Disciplina: Empreendedorismo
Professora: Socorro Braun
Data: Agosto/2002

Texto: A ERA DOS CONSUMIDORES


Jonas Ridderstrale

Bem-vindo ao estranho e selvagem mundo tecnológico

“O planeta está em transformação. Quem vende já não controla. O poder está nas
mãos do consumidor. Em “Creating the Future”*, “Jonas Ridderstrale” apresenta uma nova
visão do mundo. Ficam aqui alguns excertos do primeiro capítulo do mais recente livro em
que participa.

As mudanças na tecnologia, conceitos e valores estão a levar à formação de uma


estranha e selvagem economia. Nos tops, bem que o Ronan Keating pode cantar que a vida
é uma montanha russa (“life is a roller coaster...”), mas para alguns capitalistas de risco e
empreendedores envolvidos em negócios relacionados com a Internet esta metáfora
transformou-se numa realidade assustadora.
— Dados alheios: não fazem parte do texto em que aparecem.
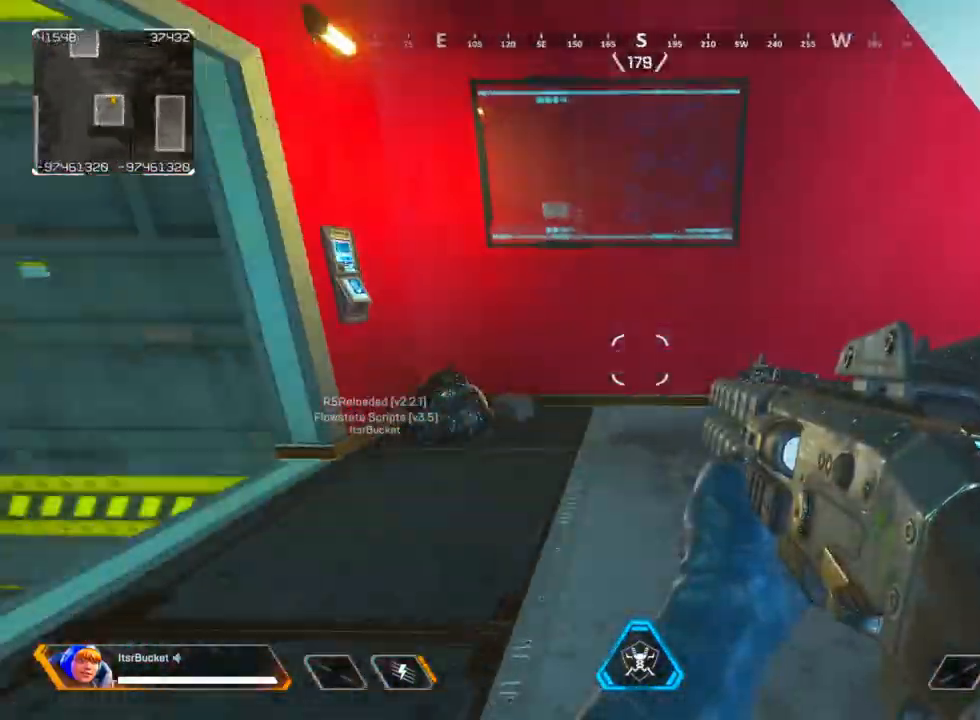
{"keys": ["e", "v"], "mouse": [], "events": [[83, "v", "up"], [417, "e", "down"], [417, "v", "down"]]}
É certo que as novas tecnologias de informação
podem ser uma boa oportunidade de negócio. No entanto, sob o nosso ponto de vista, estas
(a Net em particular) podem tornar-se no maior impedimento à obtenção de lucros. As atuais
tendências para a digitalização, globalização e desregularização estão a afetar grandemente
o equilíbrio de poder entre compradores e vendedores assim como entre investidores de
capital e trabalhadores. Num meio em que quem controla são os compradores bem como os
próprios funcionários, torna-se cada vez mais difícil para as firmas obter lucros. Assim,
quanto mais a empresa for fundamentada na Internet e quanto mais dependente estiver do
conhecimento e talento dos responsáveis, mais escassas serão as hipótese de os
investidores puramente financeiros arrecadarem grandes dividendos. Sugerimos então que
as empresas bem sucedidas tentem atrair cada vez mais o poder dos consumidores, por um
lado, assim como reduzir o dos funcionários responsáveis, por outro.
Clientes ao poder

Durante o último século, a combinação do desenvolvimento de uma rede de


transportes cada vez mais eficiente, a desregularização dos mercados e a crescente
digitalização levaram à formação de uma economia de mercado progressivamente mais
global. Por exemplo, durante 1980 e 1996 os custos de transporte no Oceano Pacífico para
uma determinada mercadoria com uma tonelada de peso diminuíram em cerca de 70 por
cento. Também os custos das comunicações baixaram significativamente. Em 1930, uma
chamada de três minutos de Nova York para Londres custava aproximadamente 250 dólares
(cerca de 223 euros). Trinta anos mais tarde, o custo da mesma chamada baixou para 50
dólares (cerca de 45 euros).

Agora, aproximamo-nos, cada vez mais, do custo zero. Enviar um documento de 40


páginas por fax de Los Angeles para Washington custa aproximadamente nove dólares
(cerca de oito euros). Por uma companhia de transporte urgente (Fedex, por exemplo) fica
em 16 dólares (cerca de 14 euros). Por correio são três dólares (cerca de três euros). E por
email custa 0,09 dólares (cerca de 0,08euros).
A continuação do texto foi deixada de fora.